Segment Open

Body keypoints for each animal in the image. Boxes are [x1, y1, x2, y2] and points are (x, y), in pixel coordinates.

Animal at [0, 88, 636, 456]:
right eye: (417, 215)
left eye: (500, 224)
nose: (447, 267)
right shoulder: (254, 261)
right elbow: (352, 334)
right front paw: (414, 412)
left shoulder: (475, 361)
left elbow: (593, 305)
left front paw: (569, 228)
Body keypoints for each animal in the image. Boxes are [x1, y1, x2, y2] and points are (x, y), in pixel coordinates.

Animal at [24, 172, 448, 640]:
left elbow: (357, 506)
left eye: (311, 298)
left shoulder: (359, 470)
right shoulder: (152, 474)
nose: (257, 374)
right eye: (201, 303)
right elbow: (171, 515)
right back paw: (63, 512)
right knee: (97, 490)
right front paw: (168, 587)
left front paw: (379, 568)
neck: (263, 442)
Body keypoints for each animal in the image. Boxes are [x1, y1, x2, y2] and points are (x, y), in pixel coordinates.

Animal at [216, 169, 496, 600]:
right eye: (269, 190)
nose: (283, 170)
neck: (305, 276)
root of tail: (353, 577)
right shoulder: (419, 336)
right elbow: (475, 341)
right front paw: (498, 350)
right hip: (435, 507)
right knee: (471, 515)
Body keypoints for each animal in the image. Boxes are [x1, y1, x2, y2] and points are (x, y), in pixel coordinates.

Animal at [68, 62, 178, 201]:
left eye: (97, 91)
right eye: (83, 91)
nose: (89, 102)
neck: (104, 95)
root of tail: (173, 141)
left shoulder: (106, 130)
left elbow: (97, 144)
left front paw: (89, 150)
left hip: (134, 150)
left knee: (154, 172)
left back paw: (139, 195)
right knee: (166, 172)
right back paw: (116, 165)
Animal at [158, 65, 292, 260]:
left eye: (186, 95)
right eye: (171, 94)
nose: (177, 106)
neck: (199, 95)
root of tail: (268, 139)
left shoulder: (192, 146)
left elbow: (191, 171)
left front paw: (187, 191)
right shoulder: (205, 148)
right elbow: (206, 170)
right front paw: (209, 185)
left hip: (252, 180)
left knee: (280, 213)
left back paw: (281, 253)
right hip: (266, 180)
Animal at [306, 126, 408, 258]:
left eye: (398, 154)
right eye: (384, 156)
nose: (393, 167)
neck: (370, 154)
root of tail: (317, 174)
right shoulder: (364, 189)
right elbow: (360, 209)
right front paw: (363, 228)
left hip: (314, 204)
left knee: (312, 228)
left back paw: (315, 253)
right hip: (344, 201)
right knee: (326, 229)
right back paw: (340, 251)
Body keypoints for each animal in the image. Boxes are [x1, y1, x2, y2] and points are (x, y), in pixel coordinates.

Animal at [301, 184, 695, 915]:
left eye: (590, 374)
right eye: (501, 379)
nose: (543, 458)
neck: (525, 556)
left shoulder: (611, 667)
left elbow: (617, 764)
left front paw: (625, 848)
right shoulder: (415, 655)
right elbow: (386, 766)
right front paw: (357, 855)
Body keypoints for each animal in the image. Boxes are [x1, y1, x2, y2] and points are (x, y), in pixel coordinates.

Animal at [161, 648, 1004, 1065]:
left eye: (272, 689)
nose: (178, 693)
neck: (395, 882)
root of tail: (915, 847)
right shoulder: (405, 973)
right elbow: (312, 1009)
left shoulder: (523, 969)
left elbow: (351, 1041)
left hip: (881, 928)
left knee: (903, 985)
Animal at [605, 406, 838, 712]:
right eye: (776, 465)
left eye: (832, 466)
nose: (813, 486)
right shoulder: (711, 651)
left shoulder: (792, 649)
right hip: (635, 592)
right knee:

Segment Closed

§ **What to work on**: Every line above must be reproduced exactly as it stands.

§ **Task output**:
Body keypoints for each animal in the image. Boxes are [x1, y1, x2, y2] and points are (x, y), in pixel coordinates.

Animal at [0, 88, 636, 456]:
right eye: (417, 215)
left eye: (500, 224)
nose: (447, 267)
right shoulder: (254, 261)
right elbow: (352, 334)
right front paw: (414, 412)
left shoulder: (475, 361)
left elbow: (593, 305)
left front paw: (569, 228)
Body keypoints for each animal in the image. Boxes are [x1, y1, x2, y2] and points are (x, y), in pixel coordinates.

Animal at [24, 172, 448, 640]:
left elbow: (357, 506)
left eye: (311, 298)
left shoulder: (359, 470)
right shoulder: (152, 474)
nose: (257, 374)
right eye: (201, 303)
right elbow: (171, 515)
right back paw: (63, 512)
right knee: (97, 490)
right front paw: (168, 587)
left front paw: (379, 568)
neck: (263, 442)
Body keypoints for each animal in the image. Boxes are [x1, y1, x2, y2] and points are (x, y), in pixel coordinates.

Animal at [216, 169, 496, 600]:
right eye: (269, 190)
nose: (283, 170)
neck: (305, 276)
root of tail: (353, 577)
right shoulder: (419, 336)
right elbow: (475, 341)
right front paw: (498, 350)
right hip: (435, 507)
right knee: (471, 515)
Body keypoints for each animal in the image. Boxes are [x1, y1, x2, y2] and points are (x, y), in pixel coordinates.

Animal at [68, 62, 178, 201]:
left eye: (97, 91)
right eye: (83, 91)
nose: (89, 102)
neck: (104, 95)
root of tail: (173, 141)
left shoulder: (106, 130)
left elbow: (97, 144)
left front paw: (89, 150)
left hip: (134, 150)
left knee: (154, 172)
left back paw: (139, 195)
right knee: (166, 172)
right back paw: (116, 165)
Animal at [158, 65, 292, 260]:
left eye: (186, 95)
right eye: (171, 94)
nose: (177, 106)
neck: (199, 95)
root of tail: (268, 139)
left shoulder: (192, 146)
left elbow: (191, 171)
left front paw: (187, 191)
right shoulder: (205, 148)
right elbow: (206, 170)
right front paw: (209, 185)
left hip: (252, 180)
left knee: (280, 213)
left back paw: (281, 253)
right hip: (266, 180)
Animal at [306, 126, 408, 258]:
left eye: (398, 154)
right eye: (384, 156)
nose: (393, 167)
neck: (370, 154)
root of tail: (317, 174)
right shoulder: (364, 189)
right elbow: (360, 209)
right front paw: (363, 228)
left hip: (314, 204)
left knee: (312, 228)
left back paw: (315, 253)
right hip: (344, 201)
right knee: (326, 229)
right back paw: (340, 251)
Body keypoints for each animal in the image. Boxes are [x1, y1, x2, y2] and points are (x, y), in pixel coordinates.

Animal at [301, 184, 695, 915]:
left eye: (590, 374)
right eye: (501, 379)
nose: (543, 458)
neck: (525, 556)
left shoulder: (611, 667)
left elbow: (617, 764)
left front paw: (625, 848)
right shoulder: (415, 655)
right elbow: (386, 766)
right front paw: (357, 855)
Body keypoints for each animal in the image. Boxes are [x1, y1, x2, y2] and points are (x, y), in pixel coordinates.

Animal at [161, 648, 1004, 1065]:
left eye: (272, 689)
nose: (178, 693)
neck: (395, 882)
root of tail: (915, 847)
right shoulder: (405, 973)
right elbow: (312, 1009)
left shoulder: (523, 969)
left elbow: (351, 1041)
left hip: (881, 928)
left knee: (903, 985)
Animal at [605, 406, 838, 712]:
right eye: (776, 465)
left eye: (832, 466)
nose: (813, 486)
right shoulder: (711, 651)
left shoulder: (792, 649)
right hip: (635, 592)
right knee:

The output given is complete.